Yes, gap insurance can deny a claim if the claim is for something that is not covered by your gap insurance policy or you’ve missed recent insurance payments. Gap insurance pays for the “gap” between a car’s actual cash value (ACV) and the remaining balance on a loan or lease if the car is stolen or totaled.
Examples of When Your Gap Insurance Claim May Be Denied
Your car only needs normal repairs.
Your vehicle has had a mechanical breakdown, such as an engine failure, but is not totaled. Gap insurance is only applicable if your car is considered a total loss. If you want coverage for engine failure or other breakdowns, you should consider purchasing mechanical breakdown insurance.
The policyholder did not make the necessary payments. For example, some insurers require you to keep making payments to your lender or lessor while the claim is being investigated.
You do not have the necessary documentation.

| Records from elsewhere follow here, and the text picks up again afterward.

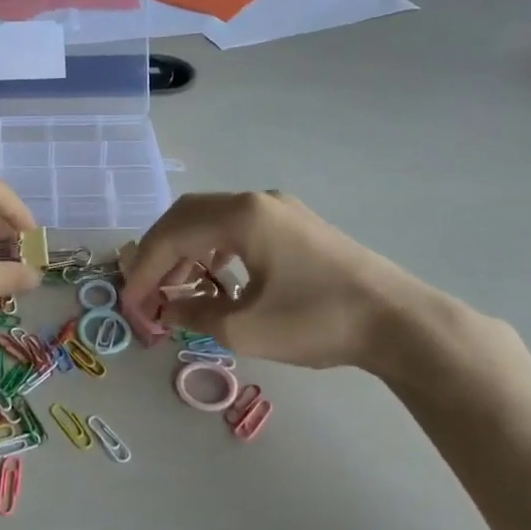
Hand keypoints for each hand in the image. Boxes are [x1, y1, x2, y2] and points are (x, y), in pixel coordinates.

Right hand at [121, 191, 467, 376]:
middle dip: (159, 253)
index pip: (172, 235)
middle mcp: (256, 201)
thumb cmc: (317, 322)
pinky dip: (214, 250)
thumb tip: (166, 309)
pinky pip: (238, 228)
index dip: (144, 270)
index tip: (131, 303)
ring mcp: (280, 209)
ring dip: (186, 251)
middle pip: (187, 216)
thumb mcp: (245, 328)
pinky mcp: (296, 224)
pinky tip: (216, 280)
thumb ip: (195, 314)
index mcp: (241, 216)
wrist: (399, 322)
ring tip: (177, 290)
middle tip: (146, 290)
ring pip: (212, 220)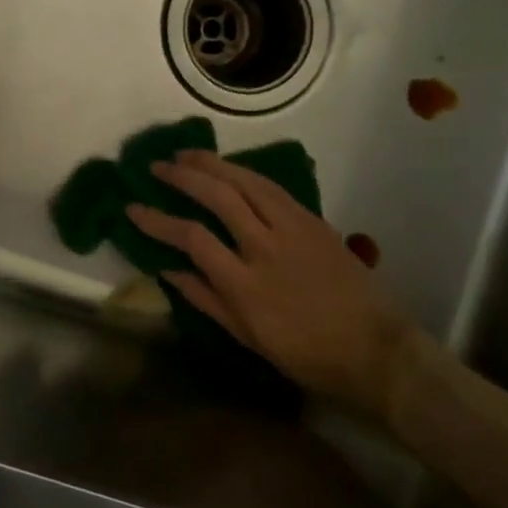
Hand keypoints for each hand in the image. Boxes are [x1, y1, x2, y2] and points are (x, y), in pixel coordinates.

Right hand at [126, 150, 423, 418]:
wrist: (374, 348)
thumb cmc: (306, 353)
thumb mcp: (247, 336)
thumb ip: (205, 299)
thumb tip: (166, 269)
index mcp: (245, 285)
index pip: (191, 238)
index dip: (157, 220)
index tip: (133, 208)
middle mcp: (265, 247)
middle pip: (218, 197)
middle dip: (182, 177)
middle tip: (157, 167)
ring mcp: (292, 229)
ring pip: (246, 181)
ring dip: (212, 163)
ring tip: (185, 154)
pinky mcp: (312, 220)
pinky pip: (271, 187)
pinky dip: (244, 172)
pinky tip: (228, 167)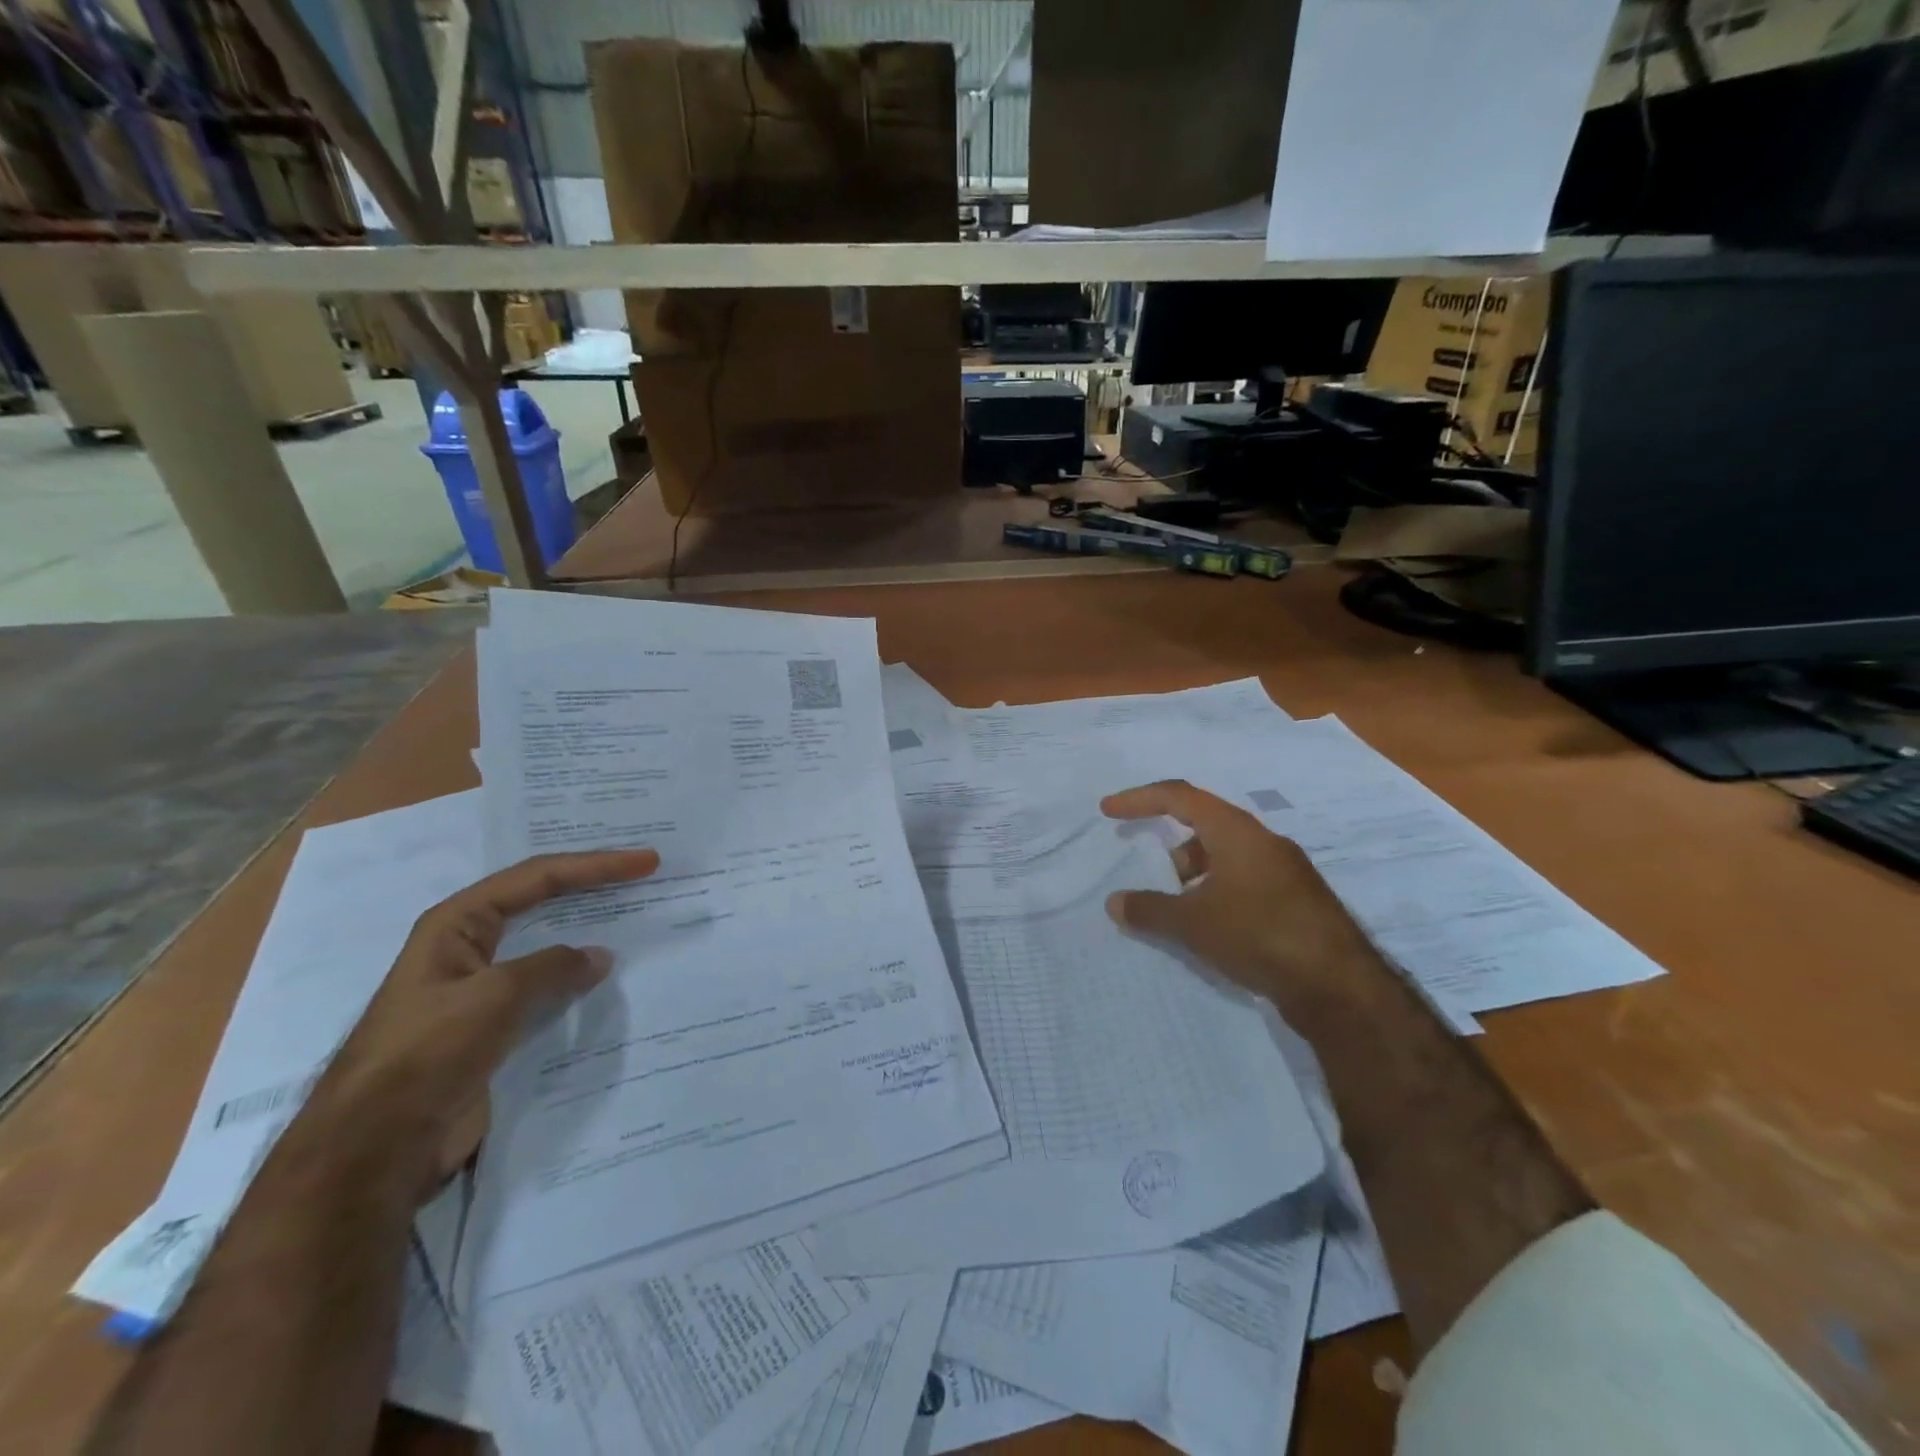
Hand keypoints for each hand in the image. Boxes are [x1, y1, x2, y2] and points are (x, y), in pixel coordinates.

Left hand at [298, 848, 658, 1203]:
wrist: (376, 1148)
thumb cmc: (427, 1053)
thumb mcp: (495, 996)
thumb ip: (552, 967)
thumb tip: (599, 956)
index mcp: (457, 924)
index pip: (538, 877)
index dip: (595, 865)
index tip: (646, 861)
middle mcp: (468, 946)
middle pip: (541, 901)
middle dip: (591, 886)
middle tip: (643, 876)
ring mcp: (480, 988)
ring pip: (546, 946)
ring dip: (587, 932)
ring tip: (634, 920)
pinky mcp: (492, 1026)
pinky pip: (546, 989)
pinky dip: (577, 979)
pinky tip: (607, 981)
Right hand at [1101, 780, 1376, 999]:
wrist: (1340, 986)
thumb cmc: (1259, 935)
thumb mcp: (1193, 924)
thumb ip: (1149, 909)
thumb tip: (1114, 902)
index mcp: (1237, 831)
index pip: (1179, 797)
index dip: (1139, 799)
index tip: (1108, 811)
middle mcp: (1262, 841)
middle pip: (1204, 826)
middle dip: (1170, 848)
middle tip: (1148, 876)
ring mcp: (1284, 871)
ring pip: (1225, 857)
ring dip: (1194, 875)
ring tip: (1177, 912)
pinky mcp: (1296, 900)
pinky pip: (1244, 881)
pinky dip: (1217, 893)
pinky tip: (1211, 929)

You will likely need to have copies of the loan or lease contract, payment records, the vehicle sales agreement, and settlement details for any related claims.
You filed a claim to cover negative equity from a previous loan. Gap insurance will not cover loans that you have rolled over. It only covers the existing loan on the car that was stolen or totaled.
To make sure that your gap insurance claim is approved, check your policy details and follow any instructions from your gap insurance company. This will likely include sending in verifying documents such as a copy of any police report and your loan or lease contract.